Smart & Final Stores entered into a fourth amendment to its first lien term loan credit agreement dated November 15, 2012, increasing the aggregate amount under the facility from $594.9 million to $625 million.

According to a related 8-K filing, Morgan Stanley acted as administrative agent and collateral agent for the first lien term loan credit agreement, as well as joint lead arranger and joint bookrunner on subsequent amendments.

Other banks included Deutsche Bank Securities as co-documentation agent, syndication agent, joint lead arranger and joint book-runner; Merrill Lynch as joint lead arrangers and joint book-runners; Credit Suisse Securities as joint lead arranger and joint book-runner and Credit Suisse AG as co-documentation agent.

Bank of America acted as administrative agent, collateral agent, swingline lender and issuing bank for the company’s $150 million asset-based lending facility in 2012.

The applicable margin rates are 3.50% with respect to loans for which Smart & Final has elected to have the adjusted LIBOR rate apply and 2.50% with respect to loans for which it has elected to have the base rate apply.
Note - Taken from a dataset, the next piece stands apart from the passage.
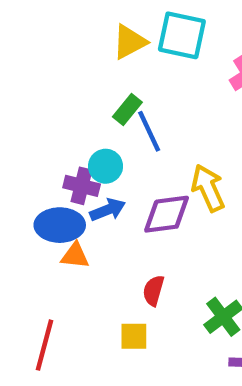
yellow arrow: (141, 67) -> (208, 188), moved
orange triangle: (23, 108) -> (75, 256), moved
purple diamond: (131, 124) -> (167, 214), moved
Smart & Final expects to utilize the increased capacity to reduce the amounts due under its revolving credit agreement, which was last amended July 19, 2016, and for general corporate purposes.

In conjunction with its acquisition by Ares Management in 2012, Smart & Final Stores entered into three financing arrangements on November 15, 2012. The company went public in 2014.

Commerce, CA-based Smart & Final is a chain of warehouse-style grocery and supply with over 200 locations in the Western U.S. and Mexico.